A team of researchers with Nanjing University of Posts and Telecommunications, Nanjing Tech University and Northwestern Polytechnical University, all in China, has developed a new type of paper that can be erased and printed on multiple times. In their paper published in the journal Nature Communications, the group explains how they made their paper, how well it works and the ways they are looking to improve it.

Paper that could be erased and reused would contribute to protecting the planet—paper production produces pollutants, and the search for new sources of wood for paper production has led to deforestation around the world. While the paper developed in China will not likely change that, it does suggest that chemists might be getting closer to a replacement product.

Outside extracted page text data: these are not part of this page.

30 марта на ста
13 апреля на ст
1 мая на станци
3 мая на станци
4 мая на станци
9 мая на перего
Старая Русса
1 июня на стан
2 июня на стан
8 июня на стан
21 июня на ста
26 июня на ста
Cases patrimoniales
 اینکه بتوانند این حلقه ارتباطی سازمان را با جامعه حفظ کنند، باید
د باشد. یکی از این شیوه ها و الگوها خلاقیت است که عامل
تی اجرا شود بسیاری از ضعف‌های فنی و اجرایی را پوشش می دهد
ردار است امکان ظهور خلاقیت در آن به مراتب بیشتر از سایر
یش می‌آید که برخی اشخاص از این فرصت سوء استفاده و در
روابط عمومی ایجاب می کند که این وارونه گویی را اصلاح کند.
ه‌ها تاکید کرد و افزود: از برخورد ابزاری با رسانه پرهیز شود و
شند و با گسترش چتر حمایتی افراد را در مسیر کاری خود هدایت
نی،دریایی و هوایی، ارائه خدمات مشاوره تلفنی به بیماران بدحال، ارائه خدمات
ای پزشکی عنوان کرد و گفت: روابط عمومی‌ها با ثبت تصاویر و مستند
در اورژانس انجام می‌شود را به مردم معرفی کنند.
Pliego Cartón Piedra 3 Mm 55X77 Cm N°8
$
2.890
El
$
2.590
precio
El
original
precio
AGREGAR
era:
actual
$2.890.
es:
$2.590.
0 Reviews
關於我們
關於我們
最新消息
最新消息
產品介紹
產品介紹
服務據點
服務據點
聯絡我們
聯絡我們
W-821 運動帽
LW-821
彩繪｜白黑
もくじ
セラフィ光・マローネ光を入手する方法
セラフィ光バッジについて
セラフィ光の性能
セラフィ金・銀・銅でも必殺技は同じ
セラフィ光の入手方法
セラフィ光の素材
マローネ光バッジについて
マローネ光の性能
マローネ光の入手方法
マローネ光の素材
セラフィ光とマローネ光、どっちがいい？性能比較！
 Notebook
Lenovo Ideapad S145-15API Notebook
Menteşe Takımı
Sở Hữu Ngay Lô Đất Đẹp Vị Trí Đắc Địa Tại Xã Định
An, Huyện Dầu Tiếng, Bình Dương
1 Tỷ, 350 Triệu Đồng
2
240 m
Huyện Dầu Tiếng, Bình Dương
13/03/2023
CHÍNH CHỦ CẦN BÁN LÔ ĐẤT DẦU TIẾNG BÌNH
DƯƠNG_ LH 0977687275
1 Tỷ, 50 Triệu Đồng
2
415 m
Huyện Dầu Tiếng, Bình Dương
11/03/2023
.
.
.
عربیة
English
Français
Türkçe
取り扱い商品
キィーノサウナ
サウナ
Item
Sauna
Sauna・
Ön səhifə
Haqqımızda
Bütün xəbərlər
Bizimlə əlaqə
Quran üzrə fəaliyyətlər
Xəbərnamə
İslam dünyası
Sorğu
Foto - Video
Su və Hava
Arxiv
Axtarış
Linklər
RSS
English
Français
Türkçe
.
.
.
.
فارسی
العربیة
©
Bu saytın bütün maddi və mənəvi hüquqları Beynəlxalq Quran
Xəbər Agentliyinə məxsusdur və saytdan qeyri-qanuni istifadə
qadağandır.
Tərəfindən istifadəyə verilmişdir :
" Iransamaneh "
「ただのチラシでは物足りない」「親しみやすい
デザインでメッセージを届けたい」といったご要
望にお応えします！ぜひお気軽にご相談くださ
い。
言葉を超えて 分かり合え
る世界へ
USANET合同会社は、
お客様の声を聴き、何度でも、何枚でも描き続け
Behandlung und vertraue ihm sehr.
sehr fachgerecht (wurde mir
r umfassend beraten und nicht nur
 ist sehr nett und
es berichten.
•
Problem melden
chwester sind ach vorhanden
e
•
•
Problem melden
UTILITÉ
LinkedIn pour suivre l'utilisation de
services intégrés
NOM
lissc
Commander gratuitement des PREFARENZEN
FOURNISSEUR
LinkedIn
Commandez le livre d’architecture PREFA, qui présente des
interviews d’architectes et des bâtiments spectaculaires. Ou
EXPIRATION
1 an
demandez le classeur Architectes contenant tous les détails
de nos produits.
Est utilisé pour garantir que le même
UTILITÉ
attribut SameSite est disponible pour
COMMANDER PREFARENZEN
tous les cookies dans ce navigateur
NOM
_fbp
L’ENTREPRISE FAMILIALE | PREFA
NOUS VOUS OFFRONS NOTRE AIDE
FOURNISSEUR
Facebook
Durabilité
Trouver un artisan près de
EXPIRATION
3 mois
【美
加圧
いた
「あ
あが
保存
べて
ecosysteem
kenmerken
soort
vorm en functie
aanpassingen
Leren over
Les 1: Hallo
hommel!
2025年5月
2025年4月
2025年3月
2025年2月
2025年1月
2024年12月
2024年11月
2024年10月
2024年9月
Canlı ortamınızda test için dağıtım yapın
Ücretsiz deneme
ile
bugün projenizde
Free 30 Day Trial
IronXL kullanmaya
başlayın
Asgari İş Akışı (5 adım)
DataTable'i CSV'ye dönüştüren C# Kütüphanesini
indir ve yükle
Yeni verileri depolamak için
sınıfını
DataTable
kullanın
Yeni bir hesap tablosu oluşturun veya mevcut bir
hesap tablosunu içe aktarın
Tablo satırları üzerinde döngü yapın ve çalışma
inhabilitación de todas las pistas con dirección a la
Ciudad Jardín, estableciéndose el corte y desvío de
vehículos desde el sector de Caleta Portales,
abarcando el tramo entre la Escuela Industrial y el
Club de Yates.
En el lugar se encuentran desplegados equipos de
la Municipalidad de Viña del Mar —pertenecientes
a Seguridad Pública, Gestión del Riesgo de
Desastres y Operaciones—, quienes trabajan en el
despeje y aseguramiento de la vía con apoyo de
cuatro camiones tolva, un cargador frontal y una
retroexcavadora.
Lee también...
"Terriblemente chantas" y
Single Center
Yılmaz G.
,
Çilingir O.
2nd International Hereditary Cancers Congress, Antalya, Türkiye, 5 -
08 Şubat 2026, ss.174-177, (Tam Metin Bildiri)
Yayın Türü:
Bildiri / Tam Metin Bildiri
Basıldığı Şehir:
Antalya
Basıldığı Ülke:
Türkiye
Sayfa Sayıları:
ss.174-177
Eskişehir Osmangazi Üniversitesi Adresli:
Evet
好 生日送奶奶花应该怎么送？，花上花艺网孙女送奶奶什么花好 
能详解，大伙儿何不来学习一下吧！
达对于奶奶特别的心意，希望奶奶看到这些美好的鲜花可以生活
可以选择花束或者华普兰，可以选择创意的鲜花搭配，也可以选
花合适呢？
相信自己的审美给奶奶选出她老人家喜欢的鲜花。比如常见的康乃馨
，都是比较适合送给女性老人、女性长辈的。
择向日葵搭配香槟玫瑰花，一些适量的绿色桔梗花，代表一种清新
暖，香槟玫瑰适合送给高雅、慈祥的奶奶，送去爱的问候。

The new paper is actually a combination of special paper and ink. The paper is a multilayer mat of polymers imbued with chemicals that react with metal salts to produce seven distinct colors. The chemicals in the paper are terpyridine molecule ligands that correspond to specific metal ions such as zinc, iron or cobalt. The team also added fluorene to improve the optical properties of the paper. To print onto the paper, the researchers used a standard inkjet printer—its ink was made by mixing the metal salts with an aqueous solution. The researchers report that they were able to erase and reprint the paper eight times before it started to lose its intensity and that the ink remained vibrant on the page for up to six months. They also claim that taking into account the number of times a single page can be used, the cost of printing with their paper would be just one-fifth the cost of printing with a traditional inkjet printer.

The group also created a second type of erasable paper that used only regular water as its ink. The paper was made with a multi-layered zinc-ligand complex that reflects orange light when exposed to water. That paper was only able to display one color and it was lighter than with the first method, but the team suggests the proof of concept might be broadened, leading to an even greener way to produce paper.